The study was stopped prematurely, prior to enrollment of the 108 patients which was the calculated sample size needed. The study was performed during the years of the COVID pandemic, which affected recruitment during this time period. Other factors that impeded enrollment included the common use of symptom modulators in this patient group, as well as the common use of buspirone, a prescription available drug. It is unlikely enrolling more patients would have allowed us to meet our primary objective based on the conditional power analysis. Other possible limitations of our study include poor adherence to the study medication during the study as only 60% patients were taking at least 80% of their medication. This low adherence was not different between treatment groups and may reflect the severity of symptoms in our patient population. In addition, not all the patients completed the primary outcome assessment at the end of the study, generally due to the Covid-19 clinic restrictions. For these patients, we imputed values using an analysis method assuming that the missing data is at random. This method allows the use of a continuous change measure; while setting all patients’ without an outcome as “failure” would require the use of a binary outcome not specified in the protocol, and would likely ”bias” the results against the test treatment which might result in a fallacious finding that buspirone made outcomes significantly worse, which is not what the data show.
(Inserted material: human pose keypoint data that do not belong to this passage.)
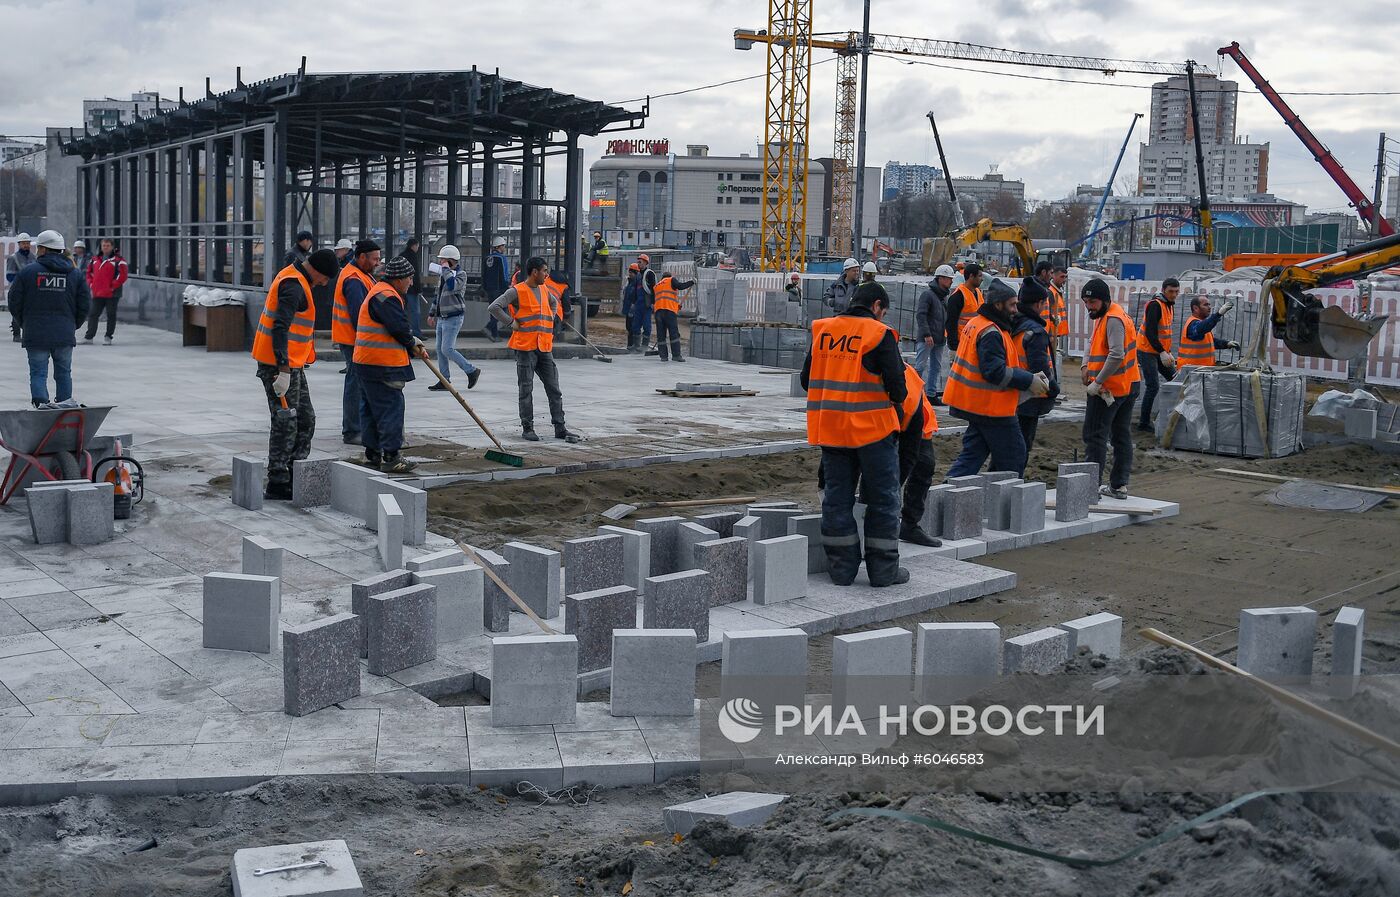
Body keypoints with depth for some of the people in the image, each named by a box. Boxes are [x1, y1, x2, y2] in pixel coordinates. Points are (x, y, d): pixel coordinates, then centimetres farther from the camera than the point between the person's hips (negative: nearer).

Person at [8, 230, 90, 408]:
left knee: (38, 373, 2)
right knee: (63, 372, 13)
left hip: (35, 335, -2)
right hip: (64, 336, 2)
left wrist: (22, 324, 15)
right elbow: (84, 306, 4)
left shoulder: (27, 271, -3)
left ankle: (40, 404, -12)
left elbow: (14, 302, 0)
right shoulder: (75, 274, 4)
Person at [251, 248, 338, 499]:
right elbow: (280, 328, -27)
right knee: (286, 423, -5)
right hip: (280, 365, -10)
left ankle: (294, 477, 22)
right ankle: (277, 485, 1)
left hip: (291, 364, 10)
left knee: (306, 420, 14)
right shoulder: (293, 285, -18)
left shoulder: (295, 280, 16)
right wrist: (284, 370, -30)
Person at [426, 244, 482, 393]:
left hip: (454, 318, -9)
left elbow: (452, 285, -32)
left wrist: (446, 269, -19)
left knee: (447, 349, -13)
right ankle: (445, 381, 11)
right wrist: (432, 313, 25)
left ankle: (472, 371, 1)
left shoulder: (461, 275, -10)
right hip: (442, 318, 9)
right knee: (440, 350, 6)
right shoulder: (442, 275, 15)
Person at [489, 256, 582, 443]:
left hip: (545, 348, 6)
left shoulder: (544, 290, 13)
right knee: (526, 390, 1)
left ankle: (560, 428, 9)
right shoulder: (517, 291, -8)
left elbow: (553, 303, 35)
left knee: (554, 389, 5)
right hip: (525, 347, -6)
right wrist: (511, 323, -13)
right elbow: (494, 307, -15)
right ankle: (527, 428, 9)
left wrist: (551, 319, 18)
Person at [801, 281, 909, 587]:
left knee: (836, 497, 12)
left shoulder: (822, 331, 6)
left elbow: (806, 379, 12)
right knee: (883, 499, 7)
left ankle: (842, 568, 15)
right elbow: (896, 386, -12)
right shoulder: (880, 335, -9)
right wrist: (897, 399, 10)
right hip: (873, 427, -5)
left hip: (829, 429, 5)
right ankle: (884, 570, 11)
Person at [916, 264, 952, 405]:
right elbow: (920, 315, -17)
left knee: (936, 367, 11)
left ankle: (932, 394, 18)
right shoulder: (927, 294, -10)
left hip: (940, 339, 9)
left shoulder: (945, 297, 16)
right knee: (920, 366, -7)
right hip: (927, 339, -8)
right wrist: (926, 334, -22)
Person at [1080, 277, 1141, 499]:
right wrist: (1086, 365, 5)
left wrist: (1097, 383, -24)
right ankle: (1119, 485, 19)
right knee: (1122, 436, 12)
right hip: (1128, 387, 10)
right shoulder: (1105, 316, 13)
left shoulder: (1113, 319, -18)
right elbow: (1093, 342, 23)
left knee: (1095, 436, -5)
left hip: (1109, 389, -10)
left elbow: (1116, 355, -28)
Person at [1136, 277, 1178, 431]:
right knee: (1153, 386, -10)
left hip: (1160, 352, 10)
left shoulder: (1168, 305, 12)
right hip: (1147, 351, -10)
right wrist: (1162, 353, -29)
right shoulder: (1155, 305, -18)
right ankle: (1144, 422, -3)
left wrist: (1168, 352, 15)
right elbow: (1150, 333, -25)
In summary, this randomized, double-blind, placebo controlled trial investigated the symptomatic benefits of buspirone in patients with symptoms of gastroparesis with at least moderate to severe symptoms of early satiety and postprandial fullness. Patients did not benefit from 4-weeks of buspirone treatment to improve in the ES/PPF primary outcome compared with placebo. In secondary post hoc analyses, there was a suggestion of benefit with buspirone in these patients with more severe bloating. While more evidence is needed, buspirone may be considered for treating patients with moderate to severe fullness symptoms and severe bloating. Further study in a larger group of patients, perhaps targeting diabetic patients with severe to very severe bloating symptoms or impaired fundic accommodation is warranted.